As I remarked in Sunday's post, last Saturday was a particularly taxing day in terms of what needed to be done work-wise, and the necessary travails spilled over into the Sunday itself. I must say that I thought I'd recovered from the mild trauma of it all by Monday, but just now I found myself uncharacteristically knocked out after the Maghrib Prayer, so I reckon I still need a good night's kip for normal transmission to have officially resumed.
I won't bore you with the full gory details of what took place, Gentle Reader, since it's the sheer boredom of the details that was so taxing.
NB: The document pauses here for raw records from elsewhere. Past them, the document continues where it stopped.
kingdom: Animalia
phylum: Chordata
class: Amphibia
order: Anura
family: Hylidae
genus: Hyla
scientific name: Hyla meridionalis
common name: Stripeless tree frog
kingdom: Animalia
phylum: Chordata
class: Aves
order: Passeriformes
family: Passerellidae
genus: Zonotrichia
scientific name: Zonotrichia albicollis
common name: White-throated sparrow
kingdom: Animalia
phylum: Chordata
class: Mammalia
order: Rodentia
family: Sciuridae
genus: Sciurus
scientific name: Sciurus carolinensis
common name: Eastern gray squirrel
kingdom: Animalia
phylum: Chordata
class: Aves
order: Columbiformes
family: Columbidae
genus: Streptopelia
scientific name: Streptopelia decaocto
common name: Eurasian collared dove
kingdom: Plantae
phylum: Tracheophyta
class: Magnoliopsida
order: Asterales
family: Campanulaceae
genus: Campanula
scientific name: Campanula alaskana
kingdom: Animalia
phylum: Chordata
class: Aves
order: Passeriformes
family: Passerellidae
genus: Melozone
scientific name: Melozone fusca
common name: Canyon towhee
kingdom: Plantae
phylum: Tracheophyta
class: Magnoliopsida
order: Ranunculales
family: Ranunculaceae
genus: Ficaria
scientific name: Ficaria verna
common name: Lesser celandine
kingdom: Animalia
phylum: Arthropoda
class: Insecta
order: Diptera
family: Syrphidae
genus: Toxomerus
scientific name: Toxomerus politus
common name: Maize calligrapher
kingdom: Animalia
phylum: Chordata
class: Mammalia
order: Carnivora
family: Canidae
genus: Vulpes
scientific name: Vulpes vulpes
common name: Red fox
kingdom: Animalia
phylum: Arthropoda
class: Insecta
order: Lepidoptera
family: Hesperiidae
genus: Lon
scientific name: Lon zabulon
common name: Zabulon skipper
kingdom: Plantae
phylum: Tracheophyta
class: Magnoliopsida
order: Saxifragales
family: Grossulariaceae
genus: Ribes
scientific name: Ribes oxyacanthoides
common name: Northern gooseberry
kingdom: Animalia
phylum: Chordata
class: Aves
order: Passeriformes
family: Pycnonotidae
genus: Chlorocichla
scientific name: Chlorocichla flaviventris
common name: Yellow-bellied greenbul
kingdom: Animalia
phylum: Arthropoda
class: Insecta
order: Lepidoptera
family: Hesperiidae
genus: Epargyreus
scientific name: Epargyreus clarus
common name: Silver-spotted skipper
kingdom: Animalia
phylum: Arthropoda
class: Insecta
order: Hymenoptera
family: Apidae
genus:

Suffice it to say that after happily completing my marking target for the day by 1.00 pm and assuming for the rest of the day I would get my life back, the sudden need to carry out some very urgent contact-tracing which landed on my plate (and the plates of quite a number of colleagues) an hour later reconfigured the day (and the next, to some degree) in an unappetising cocktail of ferocious activity and mind-numbing detail.
I suppose I knew this kind of work must feel like that for the poor souls who have to carry it out on a regular basis, but actually doing it introduced a whole new way of knowing based on very real experience. The thing is that you have to get the details right, otherwise you're going to unnecessarily mess up quite a few people's lives for no good reason. In a sense you're trying to help mitigate the spread of a very, very nasty virus, of course, but there's a kind of halo effect involved in terms of what it will cost in terms of huge inconvenience to provide uncertain protection to the community.
I allowed myself a good moan about it all - with Noi on the receiving end - in the middle of all the action; but, even then, the understanding that compared to those serving in the absolute front line of protection my grudging contribution was small, indeed tiny potatoes, helped give some much-needed perspective.
Having said that, am hoping the experience need not be repeated.